La Cour de justice de l’Union européenne met hors jeu les règles de la FIFA. (Photo: Shutterstock)

La Cour de justice de l’Union européenne met hors jeu les règles de la FIFA. (Photo: Shutterstock)

La Cour de Justice de l’Union européenne a rendu ce 4 octobre une décision très attendue. Et redoutée par le milieu du foot. Certaines règles de la FIFA sur les transferts de joueurs enfreignaient le droit de l’UE. Elles devront être réformées.

L’enjeu de la rencontre était énorme: un joueur a-t-il le droit de rompre unilatéralement son contrat pour aller exercer sa profession ailleurs? Les règles de la FIFA l’interdisaient concrètement. Si rien n’empêchait un joueur de partir, il devait verser une indemnité en fonction de sa rémunération et de ses avantages jusqu’au terme de son contrat. Pire, le club qui le recrutait dans la foulée était susceptible de devoir payer au club précédent une indemnité. C’est le système dit de «codébition», qui rend solidaire le club qui engagerait un joueur du paiement de l’amende si ce dernier a rompu son contrat avec son ancien club sans juste cause.

En l’espèce, Lassana Diarra, ex-international français (34 sélections) et écarté du groupe professionnel par son club de l’époque, le Lokomotiv de Moscou, avait en 2014, suite à une réduction de son salaire, rompu son contrat trois ans avant son terme. Pressenti pour rebondir en Belgique, dans le club de Charleroi, un contrat n’avait pu être signé, le club belge redoutant les possibles conséquences judiciaires et financières par rapport au club russe. Lassana Diarra avait pu rebondir à l’Olympique de Marseille en 2015, mais avait été contraint de payer 10 millions de dédommagement à son ancien club.
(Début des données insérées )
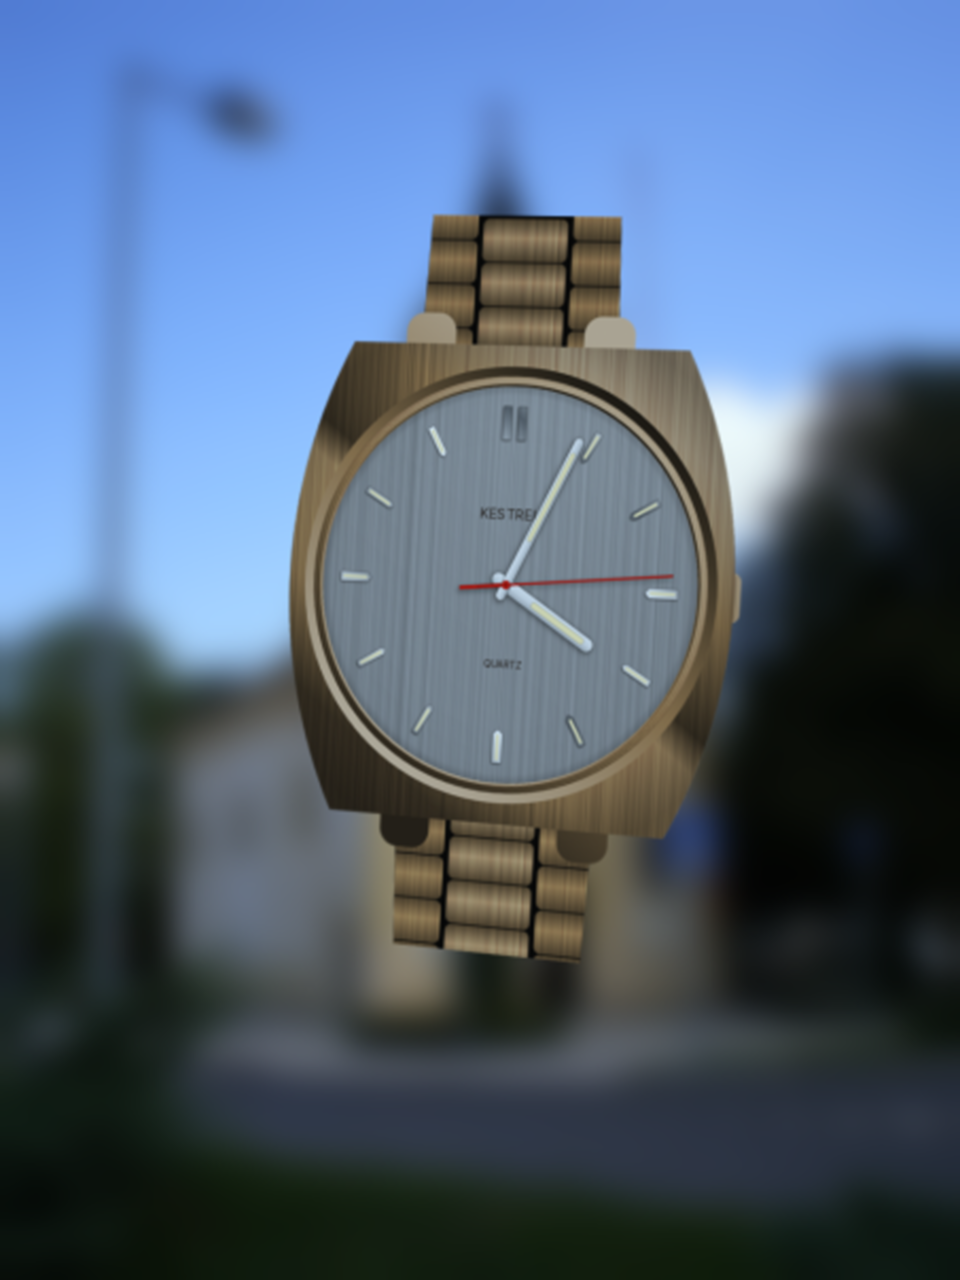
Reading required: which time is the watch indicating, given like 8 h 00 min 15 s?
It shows 4 h 04 min 14 s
Le retour de la libre circulation des travailleurs

Pour la CJUE, ce système viole le principe de la libre circulation des travailleurs. Selon l’avocat général Szpunar, le règlement FIFA du statut et du transfert des joueurs est incompatible avec le droit de la concurrence et le principe de libre circulation de l’UE. «Ces dispositions sont de nature à décourager et à dissuader les clubs d’embaucher le joueur par crainte d’un risque financier.» «Limiter la capacité des clubs à recruter des joueurs affecte nécessairement la concurrence entre les clubs sur le marché de l’acquisition des joueurs professionnels», poursuivait-il. La CJUE lui a donné raison.
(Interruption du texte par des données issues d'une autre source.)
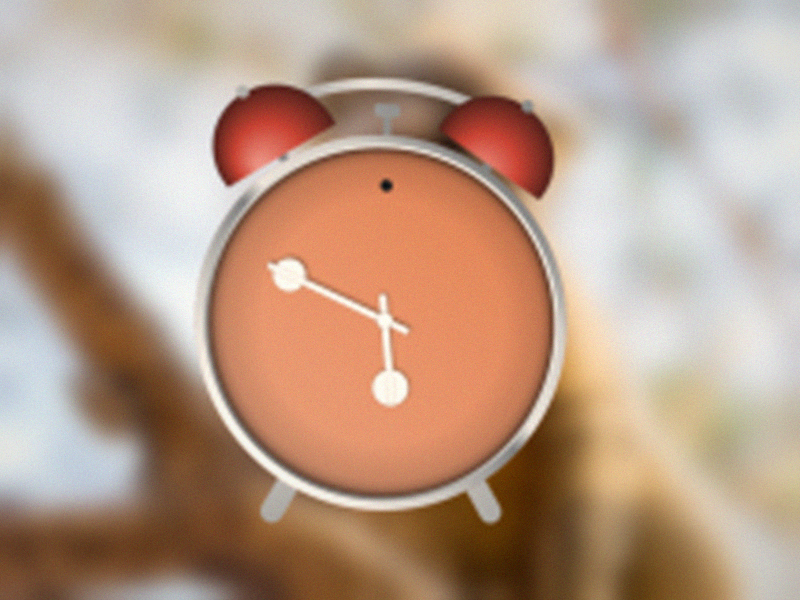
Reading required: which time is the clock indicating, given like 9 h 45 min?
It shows 5 h 49 min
Sommes-nous devant un arrêt Bosman 2.0 qui va révolutionner le système des transferts du football comme avait pu le faire l’arrêt Bosman du15 décembre 1995, qui avait mis fin au quota de joueurs étrangers dans les clubs européens? Jean-Louis Dupont, l’avocat de Lassana Diarra et de Jean-Marc Bosman, le pense. Pour lui, la «CJUE – une fois de plus – sanctionne durement les agissements structurellement illégaux des régulateurs actuels du football et ouvre ainsi la voie à une modernisation de la gouvernance, notamment par le recours à la négociation collective entre employés et employeurs». L’avocat estime de plus que «tous les joueurs professionnels qui ont été affectés par ces règles illégales – en vigueur depuis 2001! – peuvent maintenant demander réparation intégrale de leur dommage. Nous sommes convaincus que ce prix à payer pour avoir violé le droit de l’UE obligera – enfin – la FIFA à se soumettre à l’État de droit et accélérera la modernisation de la gouvernance.»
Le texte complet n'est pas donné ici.